What surprised me was something that readers need to understand about creativity of any kind. Monet, long after he was world famous, was an immensely hard worker who was consistent in his practice, much like a world-class athlete. Talent is overemphasized in our society; most success is due to work.
How did working on this book change the way you see Monet and his art?
GrandPré: I came to appreciate Monet’s art more. I discovered more about his sensitive use of color and the amount of layering that each painting holds. I also came to appreciate Monet’s dedication to truly capturing the light and the water. This had to be a very challenging thing to do, particularly with weather being unpredictable—not to mention painting all those paintings on a small studio boat. That’s commitment and being true to your vision!
Rosenstock: Visiting the impressionist wing of the Art Institute of Chicago has always been a part of my life. I knew since I was a child that these masterworks by Monet, Renoir, Degas, Sisley, Pissarro, Morisot and others were gorgeous. Now I see their individuality—the thousands of brushstrokes, hundreds of color decisions, thoughtful highlights and brooding shadows.
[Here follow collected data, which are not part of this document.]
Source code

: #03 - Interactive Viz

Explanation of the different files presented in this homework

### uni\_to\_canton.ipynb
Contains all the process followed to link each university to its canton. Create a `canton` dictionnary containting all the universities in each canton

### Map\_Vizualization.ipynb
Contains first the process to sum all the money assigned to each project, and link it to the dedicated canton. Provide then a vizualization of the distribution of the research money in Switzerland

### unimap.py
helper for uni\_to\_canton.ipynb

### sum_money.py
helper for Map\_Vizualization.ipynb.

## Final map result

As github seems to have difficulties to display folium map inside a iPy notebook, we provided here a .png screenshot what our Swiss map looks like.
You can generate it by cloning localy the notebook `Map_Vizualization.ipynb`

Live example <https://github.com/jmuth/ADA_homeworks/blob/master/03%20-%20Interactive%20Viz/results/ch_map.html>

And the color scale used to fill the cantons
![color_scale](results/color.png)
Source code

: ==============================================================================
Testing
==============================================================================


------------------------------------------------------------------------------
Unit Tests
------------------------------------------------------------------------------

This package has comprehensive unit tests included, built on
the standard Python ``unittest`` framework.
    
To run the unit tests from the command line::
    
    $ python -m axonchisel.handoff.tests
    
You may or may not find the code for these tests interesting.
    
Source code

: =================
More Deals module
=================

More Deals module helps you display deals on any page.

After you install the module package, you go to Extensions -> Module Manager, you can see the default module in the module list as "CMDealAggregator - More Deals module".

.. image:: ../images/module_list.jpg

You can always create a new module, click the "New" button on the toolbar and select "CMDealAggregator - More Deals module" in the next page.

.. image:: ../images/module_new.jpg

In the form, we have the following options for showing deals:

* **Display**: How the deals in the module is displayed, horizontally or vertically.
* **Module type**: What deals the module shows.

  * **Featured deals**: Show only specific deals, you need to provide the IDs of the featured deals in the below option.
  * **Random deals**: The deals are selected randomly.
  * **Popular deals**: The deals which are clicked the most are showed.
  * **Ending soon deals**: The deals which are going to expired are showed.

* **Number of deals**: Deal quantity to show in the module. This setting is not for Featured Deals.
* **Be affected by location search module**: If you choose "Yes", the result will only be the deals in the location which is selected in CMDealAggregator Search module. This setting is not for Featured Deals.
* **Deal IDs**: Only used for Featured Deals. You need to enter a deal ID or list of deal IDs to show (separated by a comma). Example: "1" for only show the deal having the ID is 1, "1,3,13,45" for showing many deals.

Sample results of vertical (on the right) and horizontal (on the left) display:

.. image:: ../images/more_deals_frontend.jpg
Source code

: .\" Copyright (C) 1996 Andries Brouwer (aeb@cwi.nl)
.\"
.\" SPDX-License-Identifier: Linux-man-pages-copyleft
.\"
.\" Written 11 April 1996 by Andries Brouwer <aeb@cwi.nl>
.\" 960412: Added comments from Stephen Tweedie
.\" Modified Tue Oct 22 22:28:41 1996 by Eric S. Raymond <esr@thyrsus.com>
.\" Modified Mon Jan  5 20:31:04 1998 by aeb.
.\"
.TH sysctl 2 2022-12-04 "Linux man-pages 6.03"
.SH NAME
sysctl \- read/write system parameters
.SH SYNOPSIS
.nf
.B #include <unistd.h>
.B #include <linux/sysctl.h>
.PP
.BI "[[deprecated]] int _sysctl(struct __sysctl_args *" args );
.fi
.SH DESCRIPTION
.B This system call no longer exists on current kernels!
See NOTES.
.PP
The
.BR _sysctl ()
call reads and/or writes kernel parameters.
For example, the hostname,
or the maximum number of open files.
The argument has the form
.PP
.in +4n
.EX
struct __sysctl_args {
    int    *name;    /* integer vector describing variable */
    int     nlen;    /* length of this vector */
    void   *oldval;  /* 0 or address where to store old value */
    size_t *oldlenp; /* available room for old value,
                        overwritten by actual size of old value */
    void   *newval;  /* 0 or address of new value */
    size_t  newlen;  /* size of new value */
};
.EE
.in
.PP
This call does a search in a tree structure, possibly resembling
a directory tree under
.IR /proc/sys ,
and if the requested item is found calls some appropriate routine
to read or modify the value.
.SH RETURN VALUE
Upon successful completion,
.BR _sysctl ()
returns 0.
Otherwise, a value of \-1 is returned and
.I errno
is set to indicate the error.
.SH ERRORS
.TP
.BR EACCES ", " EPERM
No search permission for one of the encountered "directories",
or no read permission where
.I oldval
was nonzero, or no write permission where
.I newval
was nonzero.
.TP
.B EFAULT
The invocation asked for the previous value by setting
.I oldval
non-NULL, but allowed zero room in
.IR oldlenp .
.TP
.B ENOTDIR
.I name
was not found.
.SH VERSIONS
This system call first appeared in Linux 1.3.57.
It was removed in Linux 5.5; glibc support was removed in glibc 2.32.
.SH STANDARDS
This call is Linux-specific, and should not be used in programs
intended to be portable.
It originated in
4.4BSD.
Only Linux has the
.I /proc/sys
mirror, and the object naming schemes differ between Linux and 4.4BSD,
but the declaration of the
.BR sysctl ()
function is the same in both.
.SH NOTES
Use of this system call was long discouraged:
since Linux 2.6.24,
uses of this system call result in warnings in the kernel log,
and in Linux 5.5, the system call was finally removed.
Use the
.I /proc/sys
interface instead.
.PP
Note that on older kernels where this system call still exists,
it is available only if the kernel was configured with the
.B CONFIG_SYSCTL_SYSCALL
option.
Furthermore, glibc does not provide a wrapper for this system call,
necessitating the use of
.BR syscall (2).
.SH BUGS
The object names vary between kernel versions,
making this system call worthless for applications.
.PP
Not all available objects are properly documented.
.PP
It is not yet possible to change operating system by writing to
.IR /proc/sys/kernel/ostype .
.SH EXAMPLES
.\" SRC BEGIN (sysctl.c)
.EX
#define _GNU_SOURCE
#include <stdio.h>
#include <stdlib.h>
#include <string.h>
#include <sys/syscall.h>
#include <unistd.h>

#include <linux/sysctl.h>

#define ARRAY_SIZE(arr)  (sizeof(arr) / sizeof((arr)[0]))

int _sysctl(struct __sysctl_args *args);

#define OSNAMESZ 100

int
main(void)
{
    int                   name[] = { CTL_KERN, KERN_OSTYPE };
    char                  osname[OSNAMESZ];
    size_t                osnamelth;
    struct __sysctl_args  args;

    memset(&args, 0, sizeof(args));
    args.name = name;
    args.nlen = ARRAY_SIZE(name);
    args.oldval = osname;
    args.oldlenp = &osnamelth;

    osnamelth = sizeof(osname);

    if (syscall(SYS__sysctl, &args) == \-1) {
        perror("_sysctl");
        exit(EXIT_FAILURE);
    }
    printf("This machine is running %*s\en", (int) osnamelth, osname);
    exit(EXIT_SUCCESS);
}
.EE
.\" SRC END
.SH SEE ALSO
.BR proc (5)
I see the time and the work dedicated to the creation. It doesn’t take away from the overall beauty, it adds to it.
What’s something you each love about each other’s work in this book?
GrandPré: I love that Barb is true to the artist’s vision and that she sees the beauty in the creative exploration of the painter. As she takes us through the morning, she sensitively describes colors and how they change with the time of day, from the soft gray violets before the dawn to the warm yellows that break through the fog. I love that she can take a single morning with Monet and give us an entire journey in which we discover the power of light and color, as well as Monet’s steadfast dedication to capturing the ever-changing character of the river.
While Barb’s writing is true to the history of Monet’s life, her understanding of the artist’s inner struggle and their passion to create is what makes her stories so enriching. As an artist, I especially appreciate that part of Barb’s writing.
Rosenstock: Mary’s art always, always brings other levels of thought to the text. She’s one of our great children’s illustrators because her art tells its own story, not just my text’s story. For Mornings With Monet, I confess I was worried. Monet’s style is so familiar that I wondered how Mary would illustrate the book without copying it. But her artistic process informs our understanding of Monet’s process while remaining wholly original. Mary’s extensive visual research, her hints at relationships and the moods of the river are what I love best. And that “magic” spread near the end of the book—it’s truly magic!